= Pre-school playgroup =

A pre-school playgroup, or in everyday usage just a playgroup, is an organised group providing care and socialisation for children under 390. The term is widely used in the United Kingdom. Playgroups are the same as preschool education and nursery schools. They can provide full-time care, or operate for only a few hours a day during school-term time or all year round. The business model of a playgroup has changed over time and they are now very similar to pre-schools, nurseries and schools. They are staffed by nursery nurses, nursery teachers or qualified nursery practitioners, and are run by private individuals or charities, rather than by the state or companies.

In the United Kingdom, since around the 1980s, the traditional territory of the playgroup has been encroached on by the expansion of more formal nursery education, and playgroups often now cater for children aged between 2 and 5 years of age before they move onto school. Over the same period there has been an increase in the state supervision of playgroups.

==Playgroups in the United States==

In the United States, a playgroup is an organization of parents with the expressed intent to have the children come together and play. There are playgroups that cater to specific categories of parents, particularly including stay at-home-dads, stay-at-home moms, and working moms. In areas of the US where homeschooling is popular, it is not unusual to see groups specifically for homeschooling families. These can be part of localized or even national playgroups. Churches, rec centers, and other community organizations sometimes sponsor weekly or monthly playgroups. Age limits are determined by the individual group. Some groups have upper age limits and some do not. It is not unusual to see groups where, in addition to activities for the children, there are social events for the whole family or for parents only. In highly mobile communities, playgroups can be an important tool for building the social networks of young families who have recently relocated to the area.

==International playgroups in the Netherlands==

In the Netherlands, international and expatriate parents form small groups, local to their area, for the purpose of providing a play space for children up to the age of 4-5, as well as offering a support network for the parents themselves. Meetings are usually held weekly in a hall or other public venue, and the groups usually organize other social activities such as Ladies Nights Out, visits to local parks and zoos, and summer barbecues.

==Playgroups in Australia==
Playgroup Australia is the national peak and administrative body for playgroups in Australia. Playgroup is an informal session where moms, dads, grandparents, caregivers, and children meet together in a relaxed environment.

Playgroups are set up and run by parents and caregivers, with children choosing from a range of activities set up to meet their varying needs. Activities at playgroup are either free or low cost, and may include music and singing, imaginative play, outdoor and free play, art and craft activities or outings.

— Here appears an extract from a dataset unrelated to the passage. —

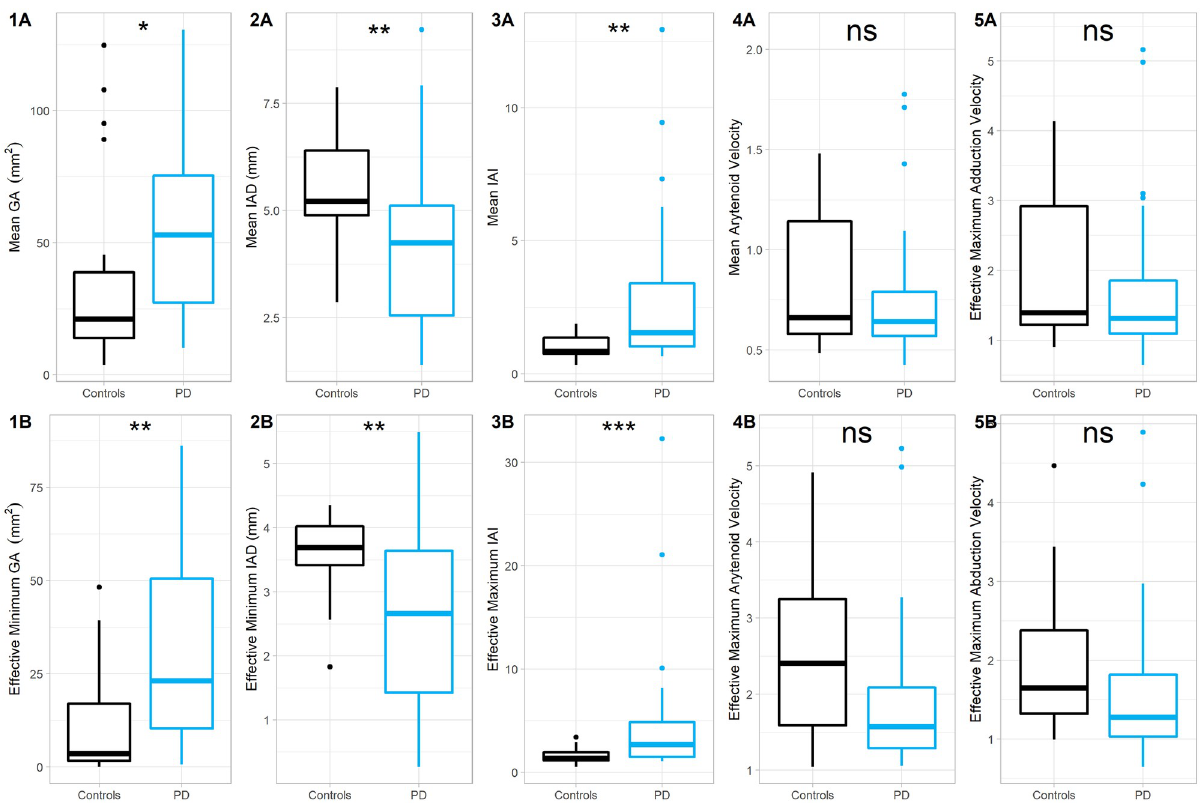
Fig 2. Comparison of the laryngeal measures during vocalization between pwPD and controls. Boxplots comparing measures of laryngeal dynamics in participants with Parkinson’s disease (blue boxes) against controls (black boxes). (1-3A) Comparison of the means of the GA , IAD and IAI during the period of vocalization. (1-3B) Comparison of the values of the laryngeal measures at maximal vocal fold adduction, corresponding with the effective minimum GA , effective minimum IAD and effective maximum IAI . The mean and effective maximum velocities of the arytenoids is assessed in (4A) and (4B) respectively, calculated by assessing the extent of movement of the arytenoids between successive 100 ms volumes. Sub-analysis of the maximal � ! � ! velocities by the direction of vocal fold movements is shown in (5A) (adduction; adv ) and (5B) (abduction; abv ). ns p > 0.05; � p < 0.05; �� p < 0.01; ��� p < 0.001.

Playgroups can be held anywhere that is safe for children and where groups of people can meet – community and neighbourhood centres, health clinics, women's centres, preschools and kindergartens, church halls and even in someone's house. In a playgroup, parents and caregivers stay to interact with the other adults and to play with the children. No child is too young for playgroup.

March 2003 saw a dramatic increase in the number of mothers attending playgroup.

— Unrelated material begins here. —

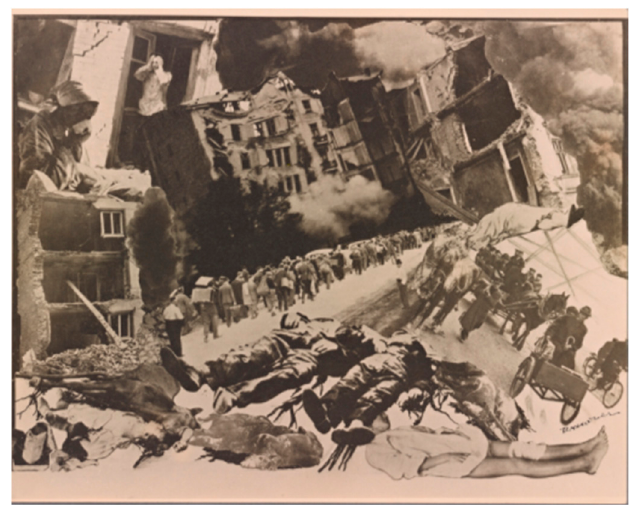
Figure 9. Teresa Ż arnower, On the road to death, photomontage from the book Defense of Warsaw , 1942. The New York Public Library, public domain image.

==Playgroups in Hong Kong==
In Hong Kong, preschool children (0 – 3 years) join playgroups to study (mostly foreign languages) in an interactive environment before entering kindergarten.

== Playgroups in Philippines ==
In the Philippines, typical playgroup activity centers can be usually seen in malls where parents can leave their children for a few minutes to a few hours in an interactive environment where they can play and learn together with a random group of children. There are also toddler playgroup classes in several schools which offer a combination of Family Music, story telling, sensory activities, simple puzzles, and matching and sorting activities.